Apparemment, le Cheval ailé ne réussit pas facilement à donner corps à ses créations. Est-il alors surprenant que dans certaines régions, un morceau de bois de néflier était proposé aux femmes sujettes à l’avortement ? On leur conseillait de le suspendre à leur cou, pour pouvoir garder l’enfant jusqu’au terme de la grossesse.

Les nèfles, fruits du néflier, sont un rayon de soleil doux et sensuel à la fois sur les étals des marchés méditerranéens au début de l’été. Comme le Cheval ailé, qui connaît de nombreuses péripéties avant de pouvoir s’embarquer définitivement dans sa mission de vie, ce n’est que lorsqu’elles sont déjà blettes que les vertus médicinales des nèfles sont à leur apogée.

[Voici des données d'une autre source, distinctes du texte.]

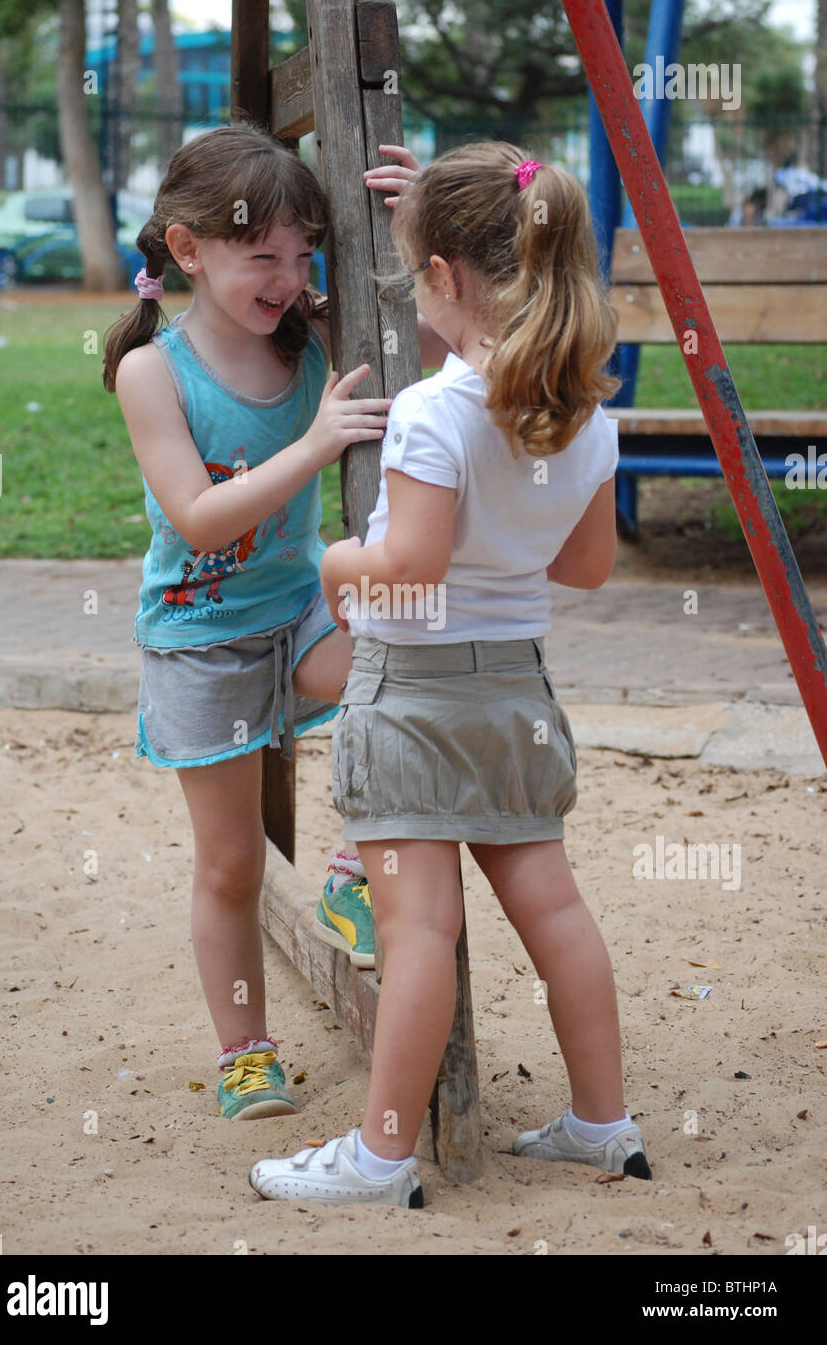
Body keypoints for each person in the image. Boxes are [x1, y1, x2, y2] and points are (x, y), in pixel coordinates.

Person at [249, 142, 652, 1205]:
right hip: (518, 696)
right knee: (556, 912)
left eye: (412, 266)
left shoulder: (436, 411)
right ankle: (604, 1124)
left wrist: (334, 565)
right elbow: (589, 566)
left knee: (420, 928)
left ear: (441, 280)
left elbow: (409, 575)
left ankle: (381, 1158)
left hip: (416, 700)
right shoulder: (583, 415)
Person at [102, 121, 446, 1121]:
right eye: (264, 256)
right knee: (231, 862)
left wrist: (416, 218)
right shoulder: (152, 372)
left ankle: (349, 868)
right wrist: (315, 440)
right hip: (199, 638)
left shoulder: (309, 336)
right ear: (188, 248)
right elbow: (201, 517)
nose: (289, 278)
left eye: (305, 256)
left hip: (297, 612)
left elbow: (431, 338)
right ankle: (246, 1052)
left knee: (401, 661)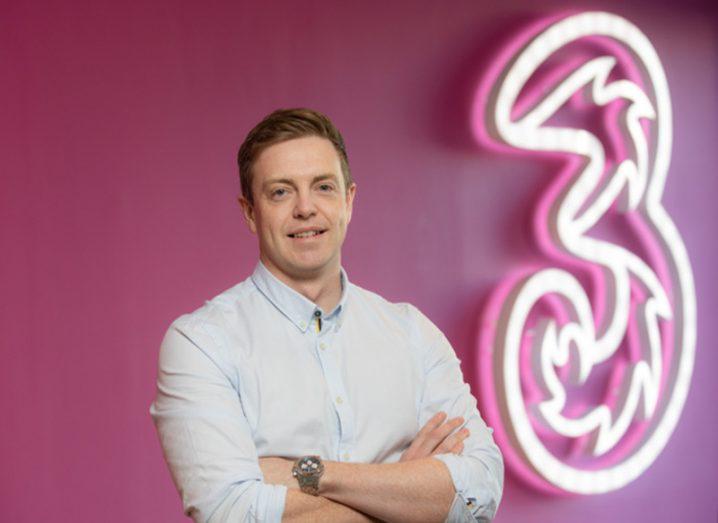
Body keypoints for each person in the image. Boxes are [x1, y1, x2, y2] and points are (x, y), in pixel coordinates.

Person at [150, 108, 503, 522]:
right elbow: (231, 510)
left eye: (323, 187)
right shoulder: (202, 344)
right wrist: (404, 491)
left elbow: (479, 490)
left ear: (348, 201)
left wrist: (309, 476)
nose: (305, 208)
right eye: (281, 192)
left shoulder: (412, 334)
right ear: (250, 212)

Elles sont indiquées pour les affections du gros intestin à cause de leur richesse en tanin et contribuent aussi à l’équilibre du système nerveux. Une poignée de noyaux de nèfles macérés dans un litre de vin blanc pendant une journée donnent une potion efficace contre goutte, gravelle et lombalgies, à raison d’un verre le matin à jeun. On dit en outre que feuilles et racines du néflier réduits en poudre et mélangés à du vin chaud,  à jeun également, auraient des propriétés antipaludéennes.